Give the number of lines in these entries that contain "display", and nothing more.

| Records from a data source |
_ _ _ _ _

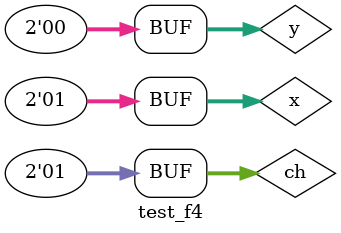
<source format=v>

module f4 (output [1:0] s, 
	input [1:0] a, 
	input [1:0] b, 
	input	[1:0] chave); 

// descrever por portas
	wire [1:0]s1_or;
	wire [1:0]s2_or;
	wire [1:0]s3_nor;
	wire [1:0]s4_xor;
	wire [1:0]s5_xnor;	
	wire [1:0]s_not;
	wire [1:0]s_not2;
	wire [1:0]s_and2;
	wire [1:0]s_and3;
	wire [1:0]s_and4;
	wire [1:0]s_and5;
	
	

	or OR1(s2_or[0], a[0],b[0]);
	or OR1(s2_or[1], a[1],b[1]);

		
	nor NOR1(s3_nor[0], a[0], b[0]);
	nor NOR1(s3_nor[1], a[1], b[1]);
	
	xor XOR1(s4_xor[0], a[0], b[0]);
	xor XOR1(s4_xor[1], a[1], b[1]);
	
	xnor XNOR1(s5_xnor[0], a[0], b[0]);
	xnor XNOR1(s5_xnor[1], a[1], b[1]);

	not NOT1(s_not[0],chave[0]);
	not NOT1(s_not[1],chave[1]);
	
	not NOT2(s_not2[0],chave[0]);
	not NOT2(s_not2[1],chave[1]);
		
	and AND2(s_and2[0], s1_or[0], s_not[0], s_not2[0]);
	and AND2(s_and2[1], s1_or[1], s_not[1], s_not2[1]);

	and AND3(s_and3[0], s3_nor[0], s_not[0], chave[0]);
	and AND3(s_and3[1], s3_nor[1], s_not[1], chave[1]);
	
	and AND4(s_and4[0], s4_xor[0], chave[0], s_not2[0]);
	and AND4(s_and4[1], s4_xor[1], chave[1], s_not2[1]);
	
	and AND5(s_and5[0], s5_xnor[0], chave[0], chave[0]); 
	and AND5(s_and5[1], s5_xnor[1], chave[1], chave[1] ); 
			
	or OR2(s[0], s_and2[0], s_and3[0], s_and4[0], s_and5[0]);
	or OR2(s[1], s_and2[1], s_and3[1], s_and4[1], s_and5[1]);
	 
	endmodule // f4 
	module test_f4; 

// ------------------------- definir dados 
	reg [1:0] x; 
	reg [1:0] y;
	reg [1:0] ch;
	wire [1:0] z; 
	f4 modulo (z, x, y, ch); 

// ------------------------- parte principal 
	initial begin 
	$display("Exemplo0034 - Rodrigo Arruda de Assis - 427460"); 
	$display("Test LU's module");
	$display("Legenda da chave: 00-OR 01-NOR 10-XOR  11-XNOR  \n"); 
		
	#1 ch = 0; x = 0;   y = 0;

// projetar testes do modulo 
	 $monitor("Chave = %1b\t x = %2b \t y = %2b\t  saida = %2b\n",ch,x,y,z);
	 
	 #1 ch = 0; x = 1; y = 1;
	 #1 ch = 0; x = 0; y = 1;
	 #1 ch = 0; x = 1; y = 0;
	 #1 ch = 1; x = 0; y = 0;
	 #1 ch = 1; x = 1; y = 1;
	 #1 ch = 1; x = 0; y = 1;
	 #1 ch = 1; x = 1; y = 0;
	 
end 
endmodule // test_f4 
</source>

_ _ _ _ _

| EXERCISE RESULT |
3